In this implementation, we first build a dictionary for discounts, which allows fast lookup. The apply_discount function handles both products with and without discounts. Finally, we sort the result by product_id to meet the output requirements.

Go Solution

package main

import (
	"fmt"
	"sort"
)

type Product struct {
	ProductID int
	Category  string
	Price     float64
}

type Discount struct {
	Category string
	Discount int
}

type Result struct {
	ProductID  int
	FinalPrice float64
	Category   string
}

func CalculateFinalPrice(products []Product, discounts []Discount) []Result {
	// Build discount map
	discountMap := make(map[string]int)
	for _, d := range discounts {
		discountMap[d.Category] = d.Discount
	}

	// Compute final prices
	results := make([]Result, 0, len(products))
	for _, p := range products {
		disc := discountMap[p.Category]
		finalPrice := p.Price * (1 - float64(disc)/100)
		results = append(results, Result{p.ProductID, finalPrice, p.Category})
	}

	// Sort by ProductID
	sort.Slice(results, func(i, j int) bool {
		return results[i].ProductID < results[j].ProductID
	})

	return results
}

In Go, we explicitly handle the mapping from category to discount with a map.
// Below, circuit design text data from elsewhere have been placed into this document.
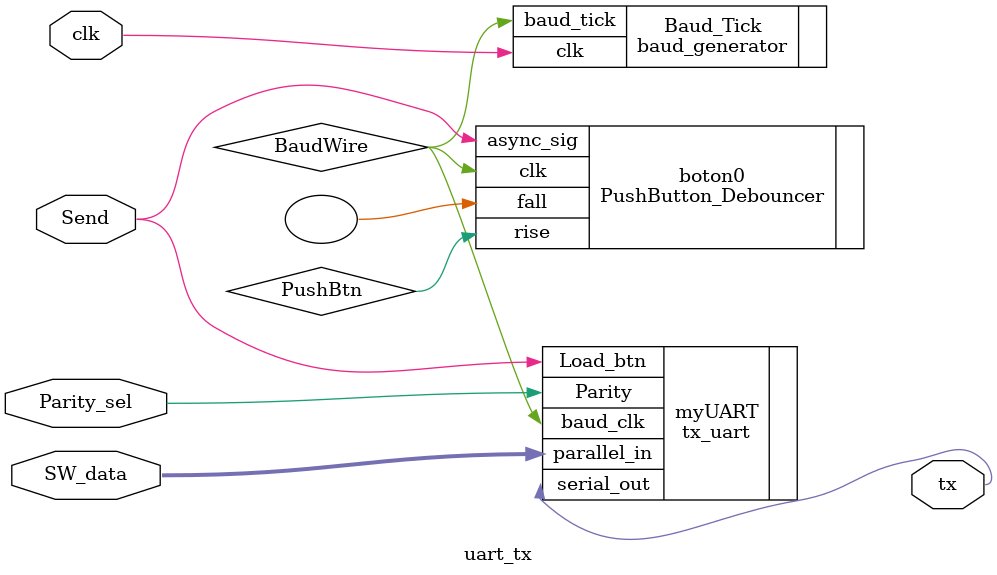
<source format=v>
/*
Se compone de los modulos
	-baud generator
		un contador de modulo que cuando llega el valor de la 
		comparacion se resetea y envia un evento o tick
	-Loader-sender
		son un par de registros uno que contiene los registros
		a enviar en forma paralela cuando se activa el boton de 
		send estos datos pasan a un registro de corriemiento 
		paralelo-serie en donde se concatenan los bit de 
		paridad, start y stop.
		
		para el bit de paridad se usa una cascada de xor y un 
		mux que deja pasar la senial negada o as is para sele
		ccionar paridad par o impar, todo esto hasta que se presi
		ona el boton de send.
		
		el boton de send debe estar desactivado mientras se esten
		enviando los datos por el serial
		
*/

module uart_tx(
input wire clk, //reloj para generar el baud rate @24 MHz
input wire [7:0] SW_data, //los datos a enviar por serial
input wire Parity_sel, //selecciona el tipo de paridad,un SW
input wire  Send, //push button para activar el load y la FSM para enviar
output wire tx

);
wire mysendo;
wire BaudWire;
wire [7:0]Sw;
wire PushBtn;

//supply1 my_rst;
PushButton_Debouncer boton0(.async_sig(Send), .clk(BaudWire), .rise(PushBtn), .fall());
//PushButton_Debouncer mySend ( .clk(clk), .PB(Send), .PB_Out(mysendo));


//========================================================
baud_generator Baud_Tick(.clk(clk),.baud_tick(BaudWire) );
//tx_uart myUART(.baud_clk(BaudWire),  .Parity(Parity_sel), .Load_btn(~mysendo), .parallel_in(SW_data), .serial_out(tx));
tx_uart myUART(.baud_clk(BaudWire),  .Parity(Parity_sel), .Load_btn(Send), .parallel_in(SW_data), .serial_out(tx));
//========================================================


endmodule

</source>
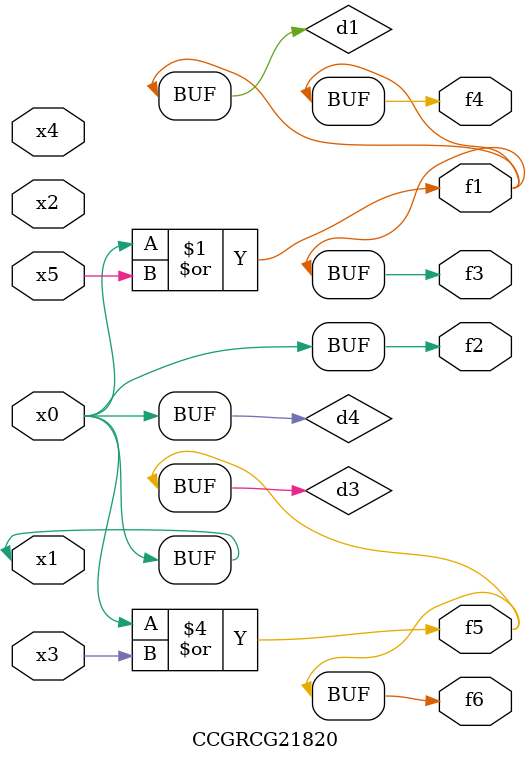
<source format=v>
module CCGRCG21820(
	input x0, x1, x2, x3, x4, x5,
	output f1, f2, f3, f4, f5, f6
);

	wire d1, d2, d3, d4;

	or (d1, x0, x5);
	xnor (d2, x1, x4);
	or (d3, x0, x3);
	buf (d4, x0, x1);
	assign f1 = d1;
	assign f2 = d4;
	assign f3 = d1;
	assign f4 = d1;
	assign f5 = d3;
	assign f6 = d3;
endmodule

</source>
The final prices are calculated similarly, and sorting uses Go's sort.Slice function.

Worked Examples

For the provided example:

Step 1: Build the discount map

Category	Discount
Electronics	10
Clothing	20

Step 2: Process each product

ProductID	Category	Price	Discount	Final Price
1	Electronics	1000	10	900
2	Clothing	50	20	40
3	Electronics	1200	10	1080
4	Home	500	0	500

Step 3: Sort by product_id (already sorted).

Complexity Analysis

Measure	Complexity	Explanation
Time	O(m + n)	Build discount map in O(n) and iterate over products in O(m).
Space	O(n)	Store discount map with n entries.

The algorithm is efficient because each product is processed once and lookup in the discount map is O(1).

Test Cases

# Provided example
assert calculate_final_price(
    pd.DataFrame({
        'product_id': [1, 2, 3, 4],
        'category': ['Electronics', 'Clothing', 'Electronics', 'Home'],
        'price': [1000, 50, 1200, 500]
    }),
    pd.DataFrame({
        'category': ['Electronics', 'Clothing'],
        'discount': [10, 20]
    })
).equals(pd.DataFrame({
    'product_id': [1, 2, 3, 4],
    'final_price': [900, 40, 1080, 500],
    'category': ['Electronics', 'Clothing', 'Electronics', 'Home']
}))

# Edge case: No discounts
assert calculate_final_price(
    pd.DataFrame({'product_id':[1], 'category':['Books'], 'price':[100]}),
    pd.DataFrame({'category':[], 'discount':[]})
).iloc[0]['final_price'] == 100

# Edge case: Discount 100%
assert calculate_final_price(
    pd.DataFrame({'product_id':[1], 'category':['Clearance'], 'price':[200]}),
    pd.DataFrame({'category':['Clearance'], 'discount':[100]})
).iloc[0]['final_price'] == 0

# Edge case: Price 0
assert calculate_final_price(
    pd.DataFrame({'product_id':[1], 'category':['Freebies'], 'price':[0]}),
    pd.DataFrame({'category':['Freebies'], 'discount':[50]})
).iloc[0]['final_price'] == 0

Test	Why
Provided example	Validates normal discount application and no-discount cases
No discounts	Ensures products with no discount remain unchanged
Discount 100%	Tests full discount edge case
Price 0	Tests zero price edge case

Edge Cases

The first edge case is a product belonging to a category not present in the Discounts table. This tests that the algorithm correctly defaults to a zero discount and does not produce null or incorrect final prices. The second edge case is a 100% discount, which ensures that the algorithm correctly computes a final price of zero. The third edge case is a product with zero price, which tests that applying any discount does not result in negative prices or errors. Each of these cases is handled naturally by the discount lookup logic and the arithmetic formula.